-- TASK --
Find every line in the records below that contains the word "right", and copy each such line.

-- SOURCE DATA --
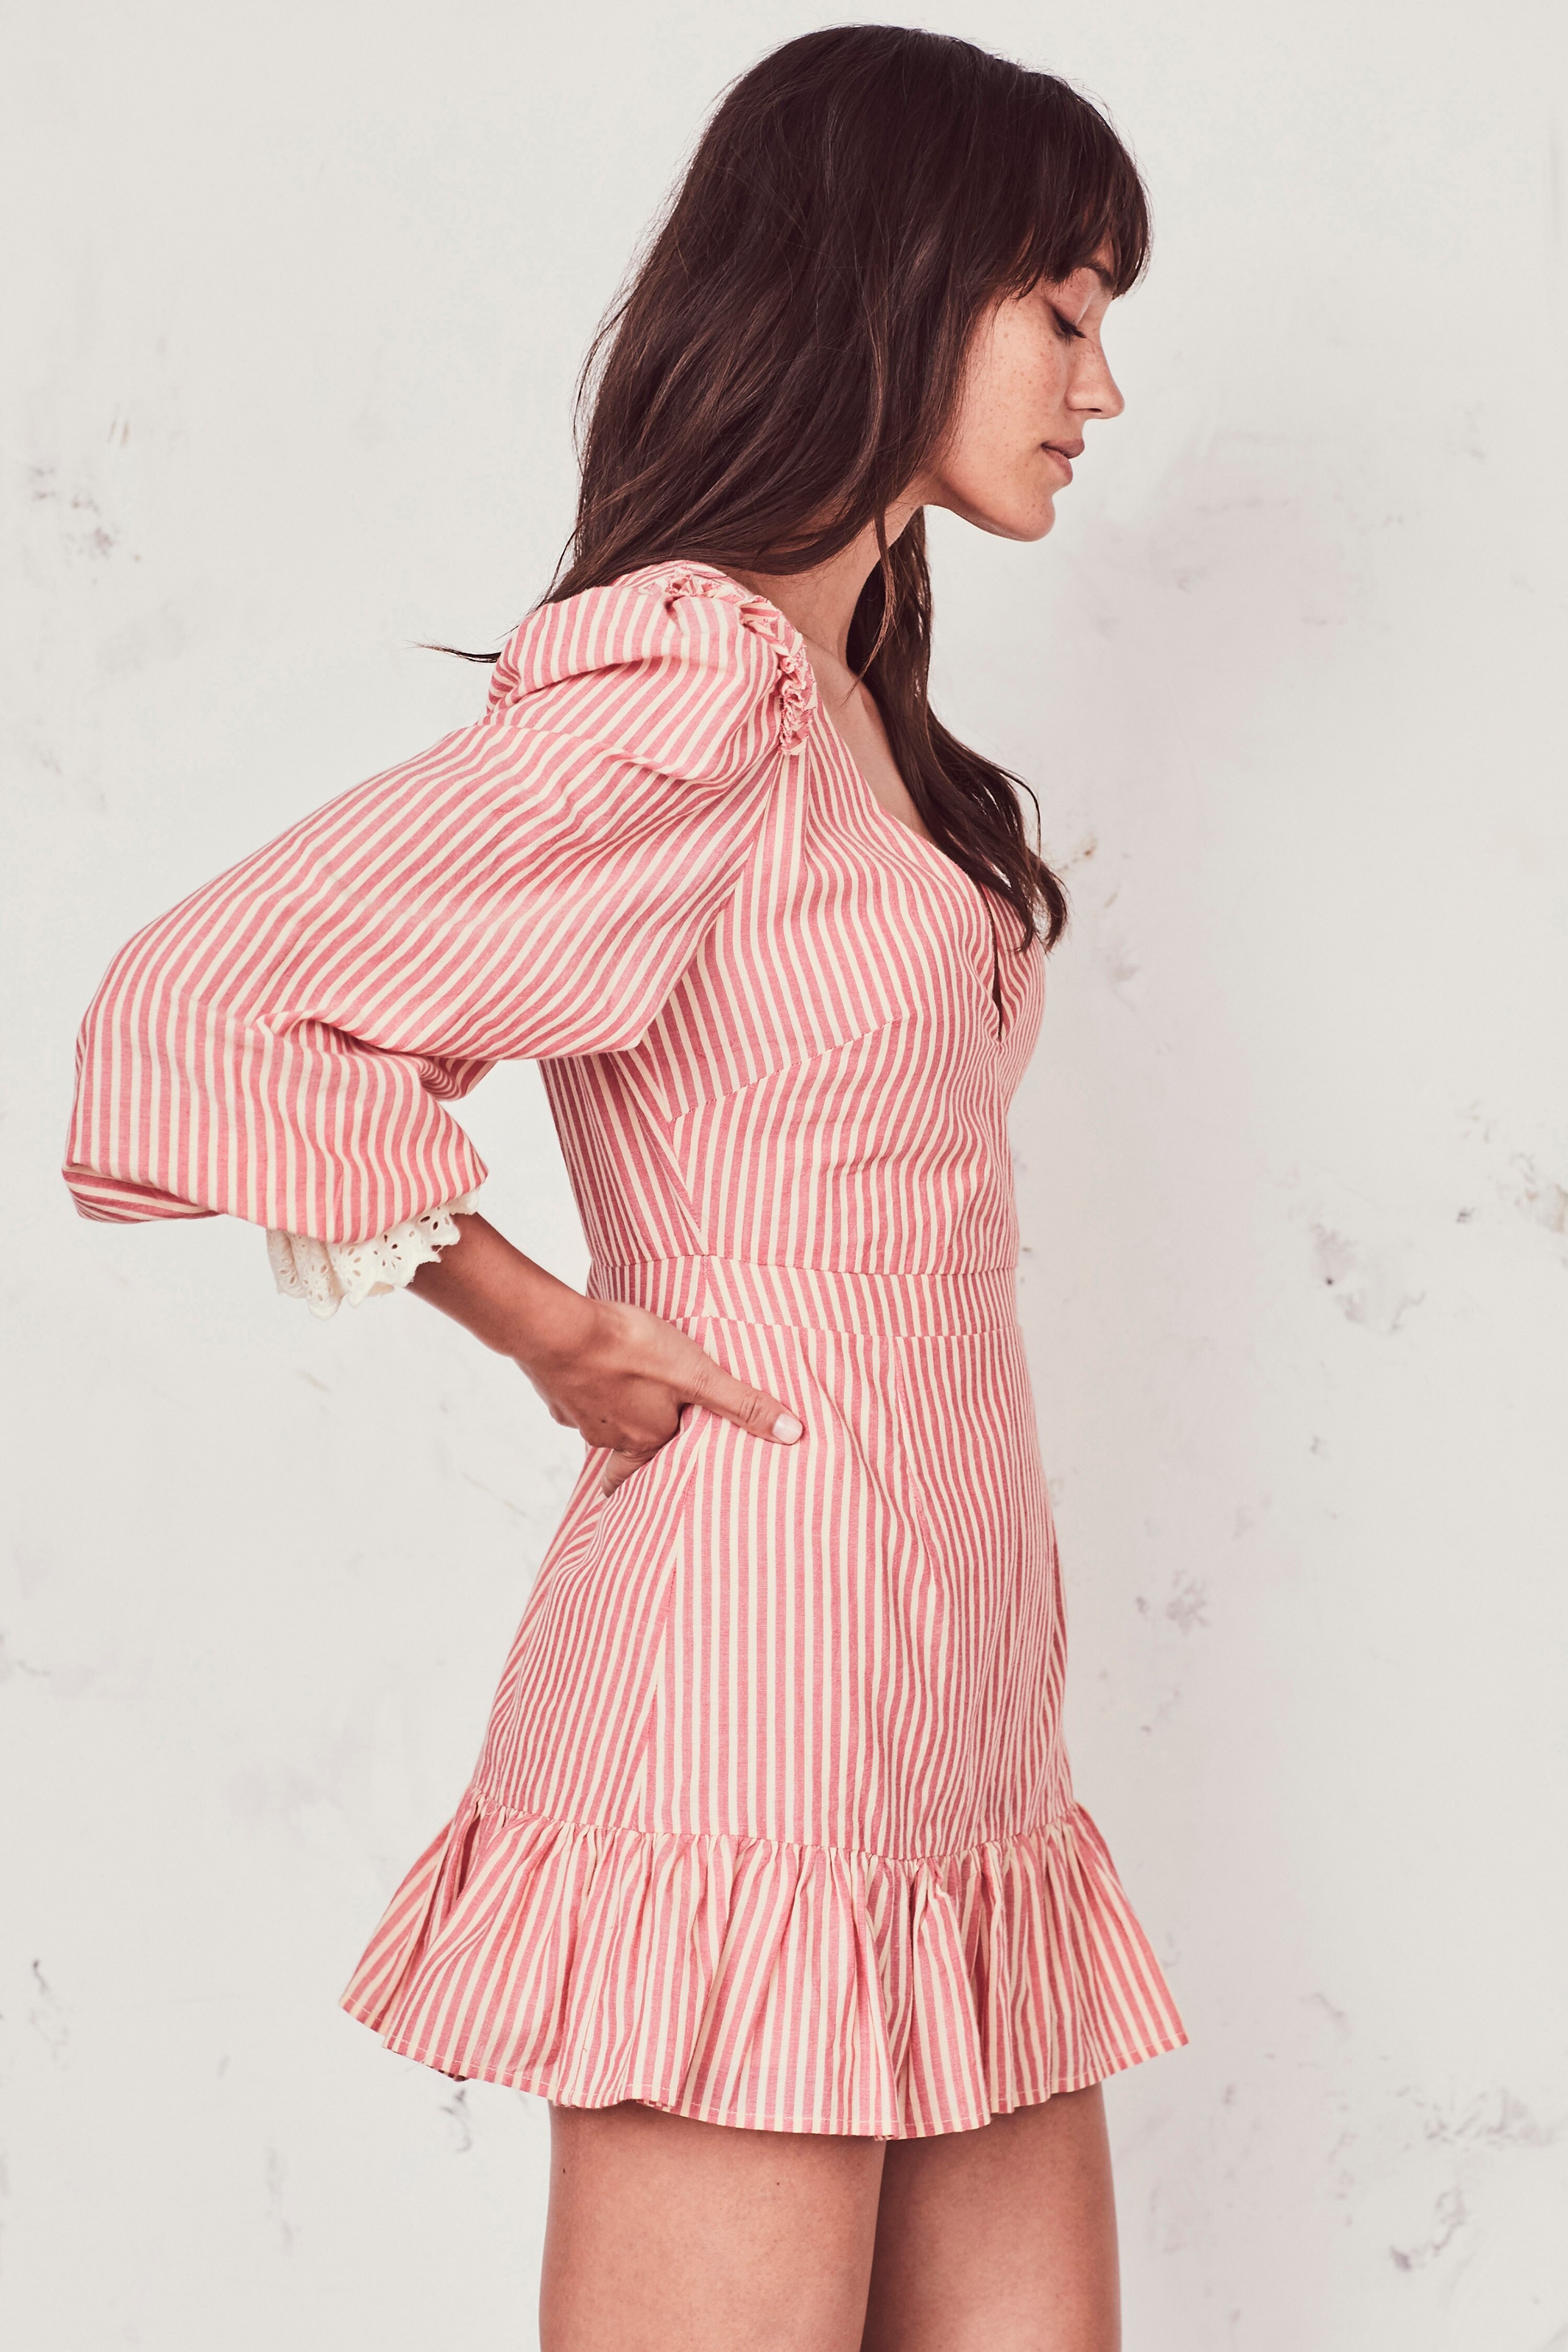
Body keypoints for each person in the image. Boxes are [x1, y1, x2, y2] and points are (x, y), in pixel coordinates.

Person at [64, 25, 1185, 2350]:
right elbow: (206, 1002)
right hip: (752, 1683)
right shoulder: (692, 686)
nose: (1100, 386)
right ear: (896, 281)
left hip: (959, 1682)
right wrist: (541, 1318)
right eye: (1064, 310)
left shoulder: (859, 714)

-- ANSWER --
right elbow: (206, 1002)
right hip: (752, 1683)
right shoulder: (692, 686)
right ear: (896, 281)
right wrist: (541, 1318)
right eye: (1064, 310)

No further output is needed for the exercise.